Whiplash Associated Headaches

17 Aug

One of the symptoms commonly associated with whiplash associated disorder (WAD) is headaches. The current research suggests that up to 50% of patients who experience whiplash-associated headaches may continue to suffer from them for up to a year or more, and many of those will continue to have headaches as late as five years following their whiplash injury event. There are many potential causes for WAD-related headaches, which can include cervical injury, jaw dysfunction (TMJ), psychological distress (depression and anxiety), brain structure abnormalities (concussion), and/or overuse of headache medications.

To address these potential causes of whiplash associated headaches, treatment may include the following:

MANUAL THERAPIES: Mobilization and manipulation, which are commonly used by doctors of chiropractic, have been demonstrated to be effective for reducing pain and improving function for many conditions, including WAD and headaches of cervical origin. Treatment may also involve massage and physical therapy modalities, depending on the patient’s needs.

EXERCISE: A review of research published between 1990 and 2015 found that craniocervical, cervicoscapular, and posture correction exercises can be helpful in the treatment of whiplash-related headaches.

STAY ACTIVE: Try to carry on with normal activities within pain tolerances, as movement is needed to keep soft tissues healthy and to ensure a continuous supply of nutrients to the cervical disks.
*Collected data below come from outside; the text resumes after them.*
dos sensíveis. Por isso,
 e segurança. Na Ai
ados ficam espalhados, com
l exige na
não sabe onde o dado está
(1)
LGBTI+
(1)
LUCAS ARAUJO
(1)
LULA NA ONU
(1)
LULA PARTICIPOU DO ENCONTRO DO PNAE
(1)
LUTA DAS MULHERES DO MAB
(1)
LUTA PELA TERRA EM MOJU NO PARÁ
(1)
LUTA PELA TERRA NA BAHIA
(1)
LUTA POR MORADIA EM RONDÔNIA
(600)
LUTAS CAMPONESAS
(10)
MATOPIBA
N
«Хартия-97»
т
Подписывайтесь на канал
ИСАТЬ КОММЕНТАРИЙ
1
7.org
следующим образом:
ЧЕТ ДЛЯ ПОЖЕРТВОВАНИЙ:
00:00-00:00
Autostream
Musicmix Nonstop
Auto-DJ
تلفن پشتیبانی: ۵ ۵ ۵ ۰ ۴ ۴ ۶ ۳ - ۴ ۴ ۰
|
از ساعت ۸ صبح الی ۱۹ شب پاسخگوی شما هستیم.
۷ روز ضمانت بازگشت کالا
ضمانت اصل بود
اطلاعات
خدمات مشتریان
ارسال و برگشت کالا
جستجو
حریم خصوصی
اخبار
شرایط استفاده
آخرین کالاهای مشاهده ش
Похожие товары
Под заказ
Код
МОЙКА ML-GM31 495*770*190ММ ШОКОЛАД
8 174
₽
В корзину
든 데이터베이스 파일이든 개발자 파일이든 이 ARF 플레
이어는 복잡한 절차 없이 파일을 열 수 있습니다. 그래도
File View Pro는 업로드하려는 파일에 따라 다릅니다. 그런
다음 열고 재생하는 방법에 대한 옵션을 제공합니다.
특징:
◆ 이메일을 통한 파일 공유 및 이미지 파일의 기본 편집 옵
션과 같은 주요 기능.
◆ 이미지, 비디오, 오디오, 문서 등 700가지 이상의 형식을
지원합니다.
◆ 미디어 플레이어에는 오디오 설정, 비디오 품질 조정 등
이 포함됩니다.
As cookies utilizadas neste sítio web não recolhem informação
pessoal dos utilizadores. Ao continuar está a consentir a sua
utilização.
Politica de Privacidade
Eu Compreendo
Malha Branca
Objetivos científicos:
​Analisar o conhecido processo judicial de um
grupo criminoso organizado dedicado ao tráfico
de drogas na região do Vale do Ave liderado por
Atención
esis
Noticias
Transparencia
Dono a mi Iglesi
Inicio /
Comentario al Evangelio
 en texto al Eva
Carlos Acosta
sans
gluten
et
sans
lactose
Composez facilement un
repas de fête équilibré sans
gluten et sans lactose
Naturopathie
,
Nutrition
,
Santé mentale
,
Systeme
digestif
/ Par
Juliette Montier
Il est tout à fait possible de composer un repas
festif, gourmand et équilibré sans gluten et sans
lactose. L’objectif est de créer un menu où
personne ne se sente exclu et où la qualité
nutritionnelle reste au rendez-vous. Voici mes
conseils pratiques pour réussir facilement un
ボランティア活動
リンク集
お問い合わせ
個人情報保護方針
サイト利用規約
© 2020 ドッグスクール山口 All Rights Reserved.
Don’t use a cervical collar to immobilize the neck unless directed to do so by your doctor.

NUTRITIONAL SUPPORT: There are several vitamins and supplements that have been shown to reduce inflammation and/or reduce pain. These include flavonoids, curcuminoids, omega-3 fatty acids, taurine, and vitamin D. Adopting an anti-inflammatory diet can also aid in the healing process.

Doctors of chiropractic frequently use a combination of these approaches when managing WAD patients to help reduce pain and disability and assist the patient in returning to their normal activities as soon as possible.

This information should not be substituted for medical or chiropractic advice. Any and all healthcare concerns, decisions, and actions must be done through the advice and counsel of a healthcare professional who is familiar with your updated medical history.